The Illinois Supreme Court affirmed the decision in People v. Hinton, 52 Ill.2d 239, 287 N.E.2d 657, and held:

"One basic premise of defendant's argument is that the findings of the second jury constitute an adjudication that defendant was insane as a matter of law at the time of the commission of the crimes charged in indictment 4 [the first jury trial] and that such adjudication, by inverse application of the doctrine of res judicata, relates back to the time of the first trial and necessitates vacation of the judgment. In our opinion this argument is based on a misconception of the legal effect of the the second jury's findings. At the second trial defendant interposed the defense of insanity, and on that particular evidence presented to it the jury found him not guilty by reason of insanity as to the crimes charged in indictments 3 and 5 [the second jury trial]. These findings, however, did not constitute an adjudication that as a matter of law he was insane at the time of commission of the separate crimes charged in indictment 4 which would operate to vitiate the earlier judgment of conviction on that indictment."

"[T]here has been no showing of any facts which raise a bona fide doubt of the defendant's ability to understand the nature of the charges against him and to cooperate with his counsel in conducting his defense.

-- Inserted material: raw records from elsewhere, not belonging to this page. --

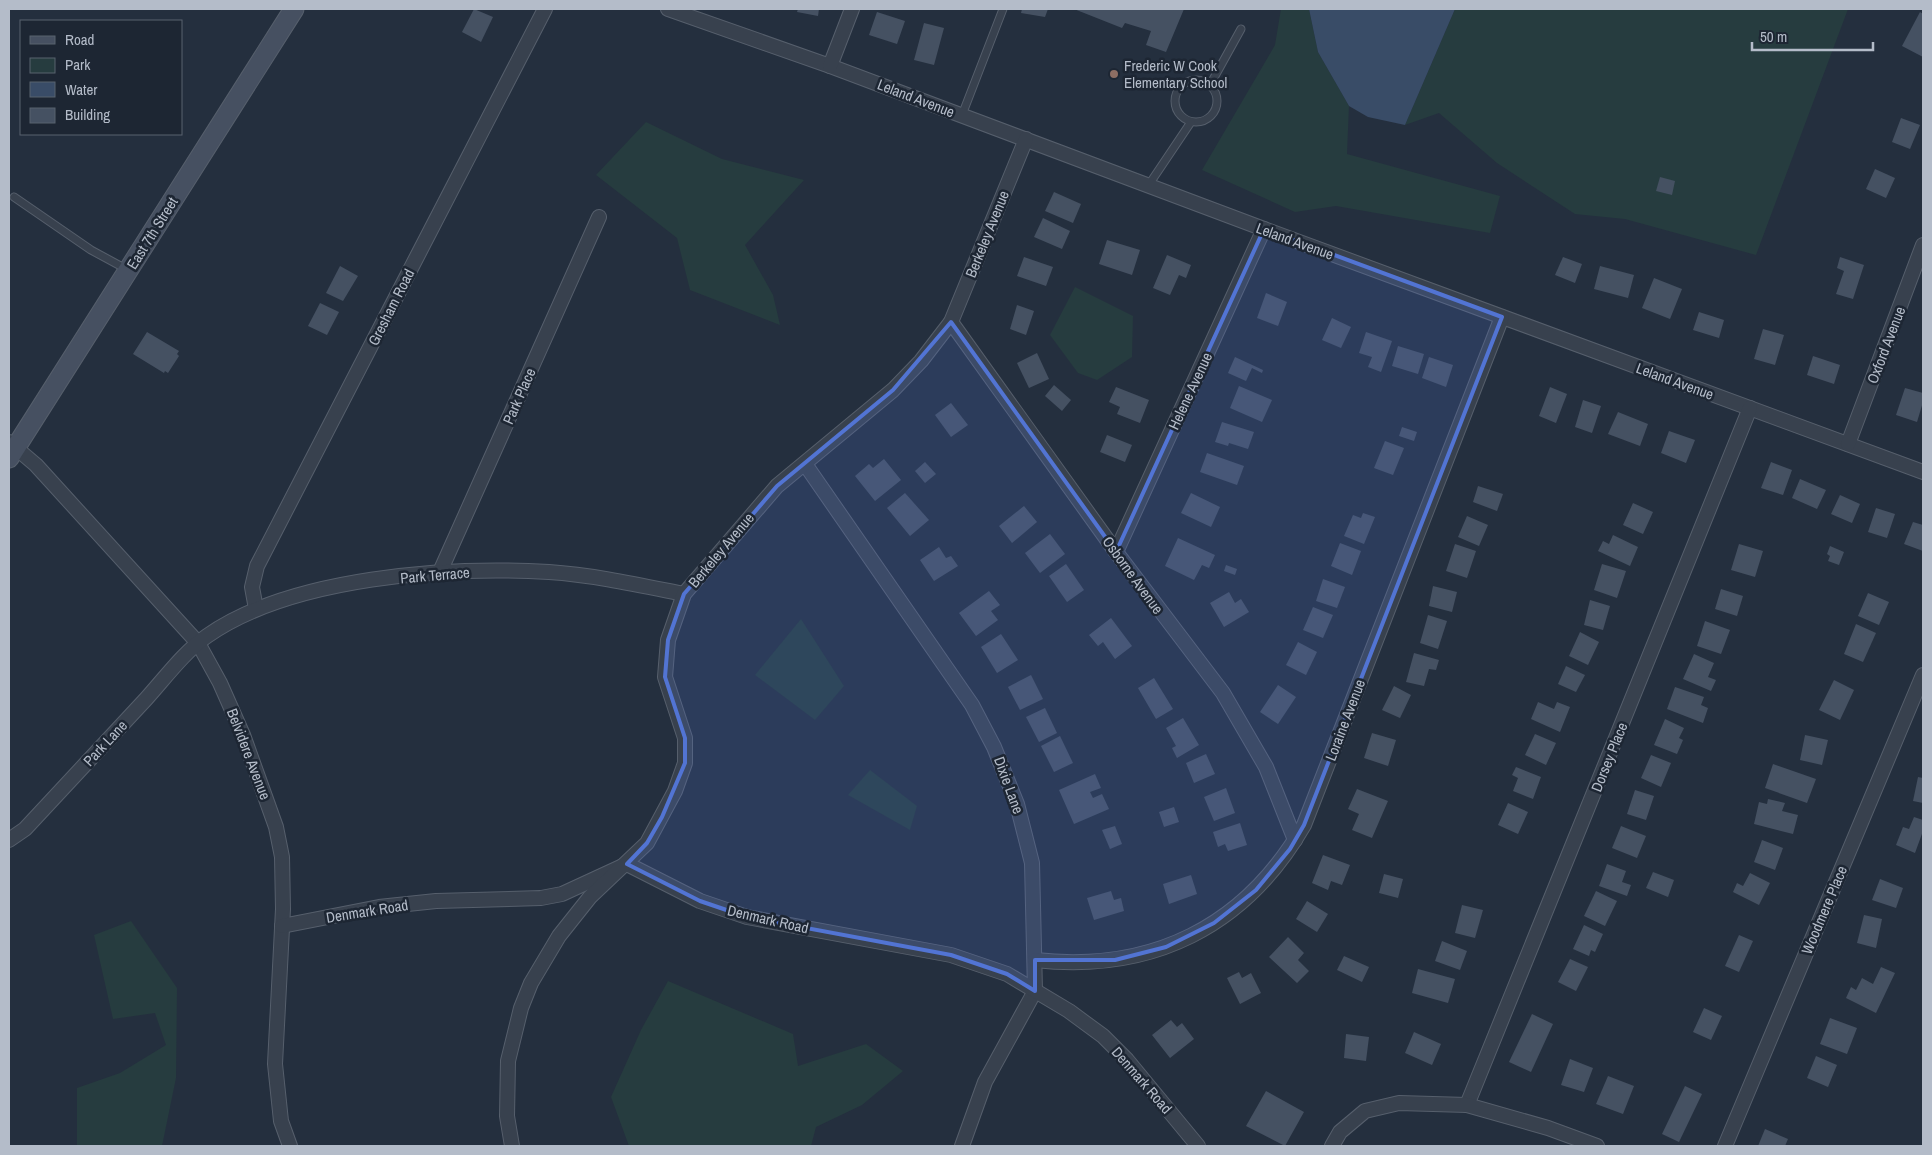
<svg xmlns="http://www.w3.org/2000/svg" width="1932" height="1155" viewBox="0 0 1932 1155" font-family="'Archivo Narrow',sans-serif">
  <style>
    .green { fill: #263c3f }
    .water { fill: #394c67 }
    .building { fill: #455162 }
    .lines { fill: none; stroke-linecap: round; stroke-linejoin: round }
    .lane-casing { stroke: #565f6c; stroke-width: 9 }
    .street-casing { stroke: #565f6c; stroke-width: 16 }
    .secondary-casing { stroke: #565f6c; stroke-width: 21 }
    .lane { stroke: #38414e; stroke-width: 7 }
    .street { stroke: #38414e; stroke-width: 14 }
    .secondary { stroke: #465061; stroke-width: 19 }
    .marked { fill: #5274d3; fill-opacity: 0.2; stroke: #5274d3; stroke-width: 4; stroke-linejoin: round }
    .education-dot { fill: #8d6e63; stroke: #1d2633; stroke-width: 2 }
    .labels { text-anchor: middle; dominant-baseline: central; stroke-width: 5; stroke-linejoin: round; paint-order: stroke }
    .poi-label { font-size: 15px; fill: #b4bcc9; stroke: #1d2633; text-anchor: start }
    .street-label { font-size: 15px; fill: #b4bcc9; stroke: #1d2633 }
  </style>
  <rect width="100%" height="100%" fill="#242f3e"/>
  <g class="green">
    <path d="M1281,9h28l9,43 31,54 -2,48 153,42 -10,37 -154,-27 -41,6 -93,-42 73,-125z"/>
    <path d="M1455,9h393l-92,246 -131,-36 -50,-5 -78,-51 -58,-50 -34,12z"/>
    <path d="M646,122l76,37 82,21 -59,65 28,50 7,30 -90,-35 -13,-52 -81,-63z"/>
    <path d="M1075,287l58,29 -1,41 -35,23 -19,-7 -28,-38z"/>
    <path d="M801,619l43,67 -29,34 -60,-45z"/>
    <path d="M870,770l47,36 -7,24 -62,-35z"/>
    <path d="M131,921l46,67 -1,90 -14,68h-85v-58l43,-15 46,-28 -11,-32 -42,6 -19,-84z"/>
    <path d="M668,981l125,53 5,32 68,-22 37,27 -41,34 -46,22 -5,19h-182l-18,-49 30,-67z"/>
  </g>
  <path class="water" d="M1309,9h146l-50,116 -37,-8 -19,-11 -31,-54z"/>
  <g class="building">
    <path d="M474,9l19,8 -12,25 -19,-10z"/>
    <path d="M798,9h21l-1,7 -21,-4z"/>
    <path d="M1022,9h26l-3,8 -24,-4z"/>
    <path d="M1074,9h110l-18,43 -20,-7 5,-14 -26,-8 -3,5z"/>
    <path d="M877,12l28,9 -8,23 -28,-9z"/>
    <path d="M1920,12l3,2v43l-21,-11z"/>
    <path d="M924,23l20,5 -10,37 -20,-5z"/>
    <path d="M1901,118l19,7 -10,24 -18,-7z"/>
    <path d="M1875,169l20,9 -9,20 -20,-9z"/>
    <path d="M1660,177l15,4 -3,14 -16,-4z"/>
    <path d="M1054,192l27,12 -8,19 -28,-12z"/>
    <path d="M1043,218l27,13 -8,18 -28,-12z"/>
    <path d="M1107,240l33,10 -8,25 -33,-11z"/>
    <path d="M1167,255l24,10 -5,13 -7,-3 -9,20 -17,-7z"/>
    <path d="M1024,257l29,10 -7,19 -29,-10z"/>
    <path d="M1563,257l19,7 -7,19 -20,-8z"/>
    <path d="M1840,257l24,8 -11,34 -17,-5 8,-23 -7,-3z"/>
    <path d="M340,266l18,10 -15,25 -17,-8z"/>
    <path d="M1600,266l34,9 -6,23 -34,-9z"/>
    <path d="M1654,278l28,11 -12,30 -28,-11z"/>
    <path d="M1266,293l21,9 -9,24 -21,-8z"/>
    <path d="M320,303l19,9 -12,23 -19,-9z"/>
    <path d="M1017,305l17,6 -8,24 -16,-6z"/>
    <path d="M1699,312l25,8 -5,18 -26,-8z"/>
    <path d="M1332,318l19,9 -10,21 -19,-8z"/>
    <path d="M1763,329l21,6 -9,30 -21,-6z"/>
    <path d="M147,332l32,19 -2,3 2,2 -11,17 -3,-2 -1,2 -31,-19z"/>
    <path d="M1366,332l26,9 -11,31 -13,-5 4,-10 -13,-4z"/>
    <path d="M1398,346l26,8 -6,20 -26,-8z"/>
    <path d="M1037,353l12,26 -20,9 -12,-25z"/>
    <path d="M1813,356l27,9 -6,19 -27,-9z"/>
    <path d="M1235,357l28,13 -1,3 -10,-5 -6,13 -18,-8z"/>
    <path d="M1429,357l24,8 -7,22 -24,-9z"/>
    <path d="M1054,385l17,15 -9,11 -17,-15z"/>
    <path d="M1239,386l33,14 -10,22 -32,-14z"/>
    <path d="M1116,387l33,13 -9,23 -23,-9 3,-7 -11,-5z"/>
    <path d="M1550,387l17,7 -11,29 -17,-7z"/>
    <path d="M1905,388l18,5v9l-6,20 -21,-7z"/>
    <path d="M1583,400l18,6 -9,27 -17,-6z"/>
    <path d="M951,403l17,22 -17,12 -16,-22z"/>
    <path d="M1618,412l30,12 -8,22 -32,-12z"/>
    <path d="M1222,422l32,10 -6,17 -19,-6 -1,3 -13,-4z"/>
    <path d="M1402,427l15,5 -3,9 -15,-5z"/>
    <path d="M1669,431l26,9 -9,23 -25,-10z"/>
    <path d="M1107,435l25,10 -7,17 -25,-10z"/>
    <path d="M1385,441l19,7 -11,27 -19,-7z"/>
    <path d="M1207,453l37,13 -7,19 -37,-13z"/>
    <path d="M884,459l17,21 -26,21 -20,-25 14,-12 4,4z"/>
    <path d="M925,462l11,12 -11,9 -10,-12z"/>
    <path d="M1771,462l21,8 -9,25 -22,-7z"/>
    <path d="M1800,479l26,11 -9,19 -25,-11z"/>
    <path d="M1478,486l25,8 -6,17 -24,-9z"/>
    <path d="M905,493l24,27 -19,16 -23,-28z"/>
    <path d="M1191,493l29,14 -9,20 -30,-14z"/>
    <path d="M1840,495l20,9 -8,19 -21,-9z"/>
    <path d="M1633,503l20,9 -10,22 -20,-9z"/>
    <path d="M1024,506l13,16 -25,21 -13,-17z"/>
    <path d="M1876,508l19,6 -8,24 -19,-6z"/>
    <path d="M1363,513l12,4 -11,27 -20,-8 9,-21 8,3z"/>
    <path d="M1467,516l21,9 -9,21 -21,-9z"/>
    <path d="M1913,522l10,3v26l-19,-7z"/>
    <path d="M1050,534l15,20 -25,19 -15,-20z"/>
    <path d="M1613,535l25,12 -8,19 -32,-15 5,-10 6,3z"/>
    <path d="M1178,538l37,17 -6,13 -7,-3 -8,15 -29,-14z"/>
    <path d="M1340,543l21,8 -9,24 -21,-9z"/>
    <path d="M1455,544l21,7 -9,27 -21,-7z"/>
    <path d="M1739,544l24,7 -8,26 -24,-7z"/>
    <path d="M1830,546l14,6 -5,13 -11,-4 2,-5 -3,-2z"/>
    <path d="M939,547l7,11 5,-2 7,10 -24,15 -14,-21z"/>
    <path d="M1066,564l18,26 -17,12 -18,-26z"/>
    <path d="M1602,564l24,7 -9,27 -23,-8z"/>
    <path d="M1226,565l11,4 -2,6 -11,-4z"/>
    <path d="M1323,579l22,8 -8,21 -21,-7z"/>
    <path d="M1433,586l24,6 -5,20 -23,-6z"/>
    <path d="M1721,589l22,7 -6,20 -22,-7z"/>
    <path d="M989,591l11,14 -9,6 7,9 -22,16 -17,-23z"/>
    <path d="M1229,592l6,11 6,-4 8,13 -25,15 -14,-24z"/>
    <path d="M1868,593l21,9 -10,23 -21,-9z"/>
    <path d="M1590,600l20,6 -7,24 -19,-5z"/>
    <path d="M1313,607l20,8 -10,23 -20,-8z"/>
    <path d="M1428,615l19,6 -9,28 -18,-6z"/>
    <path d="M1111,618l21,28 -17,13 -12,-17 -5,4 -9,-11z"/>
    <path d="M1705,621l25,9 -9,24 -24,-8z"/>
    <path d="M1856,624l20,9 -13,29 -19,-8z"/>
    <path d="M1580,632l19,10 -11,23 -19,-9z"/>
    <path d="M1001,634l17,26 -21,13 -16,-26z"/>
    <path d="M1298,642l19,10 -11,23 -20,-10z"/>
    <path d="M1414,653l25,7 -3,10 -7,-1 -5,17 -18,-4z"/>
    <path d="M1694,654l20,9 -6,14 8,3 -5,11 -28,-12z"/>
    <path d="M1566,666l19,9 -9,17 -18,-8z"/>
    <path d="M1031,675l12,24 -23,11 -12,-23z"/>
    <path d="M1154,678l19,31 -17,10 -18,-31z"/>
    <path d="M1834,680l20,10 -14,30 -21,-10z"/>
    <path d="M1278,685l18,12 -18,27 -18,-12z"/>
    <path d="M1394,686l17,9 -11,23 -18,-8z"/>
    <path d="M1675,687l29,10 -3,8 7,3 -5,15 -36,-14z"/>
    <path d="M1538,702l16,7 3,-7 13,5 -10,25 -29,-13z"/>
    <path d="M1045,708l12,25 -18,9 -13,-25z"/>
    <path d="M1183,718l16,27 -22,13 -5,-10 4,-2 -10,-18z"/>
    <path d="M1665,719l19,9 -5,10 4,2 -6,14 -23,-9z"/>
    <path d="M1372,733l24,7 -8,26 -24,-8z"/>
    <path d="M1535,734l21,9 -10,22 -21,-10z"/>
    <path d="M1805,735l23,5 -6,25 -22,-5z"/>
    <path d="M1060,736l13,27 -19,9 -13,-26z"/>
    <path d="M1206,754l9,20 -21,9 -8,-20z"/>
    <path d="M1651,755l20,8 -10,24 -20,-9z"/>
    <path d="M1773,764l43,15 -9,24 -42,-15z"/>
    <path d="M1516,767l25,10 -8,22 -20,-8 5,-13 -6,-3z"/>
    <path d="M1095,774l6,14 -11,4 3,6 9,-4 7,15 -35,15 -15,-34z"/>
    <path d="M1918,777l5,1v25l-10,-2z"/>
    <path d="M1226,788l9,25 -21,8 -10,-24z"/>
    <path d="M1357,789l31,12 -16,37 -20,-8 7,-16 -11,-5z"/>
    <path d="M1635,790l19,6 -8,24 -19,-6z"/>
    <path d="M1768,799l17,4 -3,8 16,4 -5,19 -39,-10 5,-22 8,2z"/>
    <path d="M1508,803l20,9 -10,22 -20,-9z"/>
    <path d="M1174,807l5,15 -15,5 -5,-15z"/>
    <path d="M1914,817l9,3v11l-8,22 -19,-8 7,-18 6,2z"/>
    <path d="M1240,823l7,22 -19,6 -3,-7 -7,3 -5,-15z"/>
    <path d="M1115,826l7,18 -12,5 -8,-19z"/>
    <path d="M1621,826l25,10 -9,22 -25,-10z"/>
    <path d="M1762,840l21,8 -8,22 -21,-8z"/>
    <path d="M1323,855l27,10 -8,20 -11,-4 -3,9 -16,-7z"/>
    <path d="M1607,864l19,7 -4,11 9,3 -4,11 -28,-10z"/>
    <path d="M1653,872l21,8 -6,17 -22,-9z"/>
    <path d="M1750,873l20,10 -11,22 -26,-13 4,-9 6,3z"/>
    <path d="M1384,874l19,5 -5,19 -19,-5z"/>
    <path d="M1191,875l6,19 -28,10 -6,-20z"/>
    <path d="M1880,879l23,9 -7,20 -24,-8z"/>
    <path d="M1111,891l3,9 7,-2 3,13 -30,9 -7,-22z"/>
    <path d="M1596,891l21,10 -12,25 -21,-10z"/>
    <path d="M1307,901l21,13 -11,18 -21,-13z"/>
    <path d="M1462,905l21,5 -8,28 -20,-5z"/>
    <path d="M1864,915l18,4 -6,29 -19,-5z"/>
    <path d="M1584,925l19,9 -8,18 -4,-2 -2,6 -16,-7z"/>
    <path d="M1739,935l14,6 -14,31 -14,-6z"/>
    <path d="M1288,937l16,16 -6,7 11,11 -12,12 -28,-26z"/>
    <path d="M1442,941l25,10 -7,19 -25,-9z"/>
    <path d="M1344,956l25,11 -7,15 -25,-12z"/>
    <path d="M1570,959l18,8 -12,24 -18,-9z"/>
    <path d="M1881,967l14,6 -19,40 -30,-15 5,-11 5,3 6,-12 11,6z"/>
    <path d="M1418,969l37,10 -7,24 -36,-10z"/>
    <path d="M1239,972l3,6 9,-5 10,20 -21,11 -13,-26z"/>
    <path d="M1704,1008l18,8 -11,24 -18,-8z"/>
    <path d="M1532,1014l21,10 -22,48 -22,-10z"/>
    <path d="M1830,1018l27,10 -10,26 -27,-10z"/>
    <path d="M1171,1020l6,7 5,-4 12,16 -24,19 -18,-23z"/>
    <path d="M1414,1032l27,12 -9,21 -27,-12z"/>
    <path d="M1346,1034l23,3 -3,24 -22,-3z"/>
    <path d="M1816,1056l21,9 -9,22 -21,-9z"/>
    <path d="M1570,1059l23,9 -9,24 -23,-7z"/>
    <path d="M1608,1076l26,10 -11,28 -27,-10z"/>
    <path d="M1685,1086l17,8 -23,48 -17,-8z"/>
    <path d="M1266,1091l38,21 -19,34 -39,-20z"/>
    <path d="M1765,1129l23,10 -3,7h-27z"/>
  </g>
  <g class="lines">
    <defs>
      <g id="lane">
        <circle cx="1196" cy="101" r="21"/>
        <path d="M1210,85l31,-56"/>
        <path d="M962,115l41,-106"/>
        <path d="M1148,186l43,-64"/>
        <path d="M14,197l77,53 37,20"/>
      </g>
      <g id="street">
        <path d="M668,9l162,57 434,163 659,243"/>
        <path d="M830,66l22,-57"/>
        <path d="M951,322l165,230 107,141 43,74 29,73"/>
        <path d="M9,442l27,23 162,178 22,40 23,52 33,92 6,30 1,52 -8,155 6,57 9,25"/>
        <path d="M1848,444l75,-199"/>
        <path d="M805,464l167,241 22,42 23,57 15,59 3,128 -50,91 -23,64"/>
        <path d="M1116,552l148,-323"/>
        <path d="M439,574l160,-357"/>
        <path d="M256,609l-4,-22 5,-21 288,-557"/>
        <path d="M9,840l16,-11c40,-43 81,-87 121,-130 19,-21 38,-47 61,-63 84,-59 241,-70 342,-64 45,3 90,13 135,22"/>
        <path d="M282,926l97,-19 57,-6 105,-3 21,-4 65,-30 73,37 47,16 204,38 56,19 62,37 34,25 24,24 71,86"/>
        <path d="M1035,960c117,13 210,-33 269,-135l198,-508"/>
        <path d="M1467,1105l283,-697"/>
        <path d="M512,1146l-5,-30 1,-55 13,-53 10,-25 28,-47 31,-39 57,-54 28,-52 10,-28v-25l-20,-61 3,-37 16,-46 93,-108 116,-96 28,-29 30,-39 75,-183"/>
        <path d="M1332,1146l8,-14 25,-21 34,-8 68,2 81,23 49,18"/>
        <path d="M1725,1146l198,-471"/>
      </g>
      <path id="secondary" d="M9,458l285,-449"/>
    </defs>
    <use href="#lane" class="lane-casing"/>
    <use href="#street" class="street-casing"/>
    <use href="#secondary" class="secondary-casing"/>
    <use href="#lane" class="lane"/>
    <use href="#street" class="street"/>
    <use href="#secondary" class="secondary"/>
  </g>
  <path class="marked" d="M1264,229l238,88 -198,508 -14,24 -34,41 -42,33 -48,24 -51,13h-80v31l-28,-17 -56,-19 -204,-38 -47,-16 -73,-37 20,-21 15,-26 23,-54v-25l-20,-61 3,-37 16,-46 93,-108 116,-96 58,-68 165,230z"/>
  <circle class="education-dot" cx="1114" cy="74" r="5"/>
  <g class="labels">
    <g class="poi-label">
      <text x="1124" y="65">Frederic W Cook<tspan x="1124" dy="17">Elementary School</tspan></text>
    </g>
    <g class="street-label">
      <text transform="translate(916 98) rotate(21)">Leland Avenue</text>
      <text transform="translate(152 233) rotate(-58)">East 7th Street</text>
      <text transform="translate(987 234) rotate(-68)">Berkeley Avenue</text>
      <text transform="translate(1295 241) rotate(20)">Leland Avenue</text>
      <text transform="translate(391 307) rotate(-63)">Gresham Road</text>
      <text transform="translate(1886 345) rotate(-69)">Oxford Avenue</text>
      <text transform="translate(1675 381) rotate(20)">Leland Avenue</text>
      <text transform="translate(1190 391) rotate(-65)">Helene Avenue</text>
      <text transform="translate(519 396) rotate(-66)">Park Place</text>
      <text transform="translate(721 550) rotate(-50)">Berkeley Avenue</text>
      <text transform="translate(435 575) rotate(-5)">Park Terrace</text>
      <text transform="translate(1133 575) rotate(54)">Osborne Avenue</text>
      <text transform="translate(1345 720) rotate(-69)">Loraine Avenue</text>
      <text transform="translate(105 743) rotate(-47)">Park Lane</text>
      <text transform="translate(249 754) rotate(69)">Belvidere Avenue</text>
      <text transform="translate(1609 757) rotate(-68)">Dorsey Place</text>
      <text transform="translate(1009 785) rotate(70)">Dixie Lane</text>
      <text transform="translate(1824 910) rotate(-67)">Woodmere Place</text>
      <text transform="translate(367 911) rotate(-9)">Denmark Road</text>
      <text transform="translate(768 919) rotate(13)">Denmark Road</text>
      <text transform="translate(1142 1080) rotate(49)">Denmark Road</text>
    </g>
  </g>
  <rect width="1932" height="1155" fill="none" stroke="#b4bcc9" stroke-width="20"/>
  <rect x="20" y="20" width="162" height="115" fill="#1d2633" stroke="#59626f"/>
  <rect x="30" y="36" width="25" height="8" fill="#465061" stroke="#59626f"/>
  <text x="65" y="45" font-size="15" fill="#b4bcc9">Road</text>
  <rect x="30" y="58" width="25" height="15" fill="#263c3f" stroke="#59626f"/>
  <text x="65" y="70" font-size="15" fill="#b4bcc9">Park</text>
  <rect x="30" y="82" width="25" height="15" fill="#394c67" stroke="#59626f"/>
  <text x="65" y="95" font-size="15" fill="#b4bcc9">Water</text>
  <rect x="30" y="108" width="25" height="15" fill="#455162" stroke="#59626f"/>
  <text x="65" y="120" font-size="15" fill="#b4bcc9">Building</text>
  <path d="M1752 42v8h121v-8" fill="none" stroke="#b4bcc9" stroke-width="2.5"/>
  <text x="1760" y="42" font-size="15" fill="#b4bcc9" stroke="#1d2633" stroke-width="4" paint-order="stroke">50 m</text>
</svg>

No contention is made that defendant was in any manner prevented from raising the defense of insanity through fraud, duress, excusable mistake, or any lack of understanding of his rights. (Glenn v. People (1956), 9 Ill.2d 335.) To the contrary, it is quite possible, as the trial court concluded, that since the trial on indictment 4 was the first of possibly five trials on separate charges which allegedly occurred within a two-hour period, the decision to start with an alibi defense at the first trial was a well reasoned strategic decision on the part of the defendant and his counsel. In our opinion neither the requirements of due process of law nor the purpose and scope of section 72 call for vacation of the judgment of conviction in the first trial, where the alibi defense failed him, simply because he succeeded in asserting an insanity defense at a subsequent trial on other charges."

• 1, 2 In the instant case, our examination of the record reveals that the defendant was carefully admonished by the trial court as to the consequences of his guilty plea to the charge of attempt escape. He indicated that defendant's constitutional rights to due process and to counsel were not denied by the trial court's failure to allow him to raise a subsequent acquittal by reason of insanity as determinative of his capacity at the time of the attempted escape. We agree with the Public Defender that there is no merit to the instant appeal. The Public Defender's request for leave to withdraw as counsel for the defendant is granted and the judgment denying defendant's petition for post conviction relief is affirmed.


BURMAN, P.J., and DIERINGER, J., concur.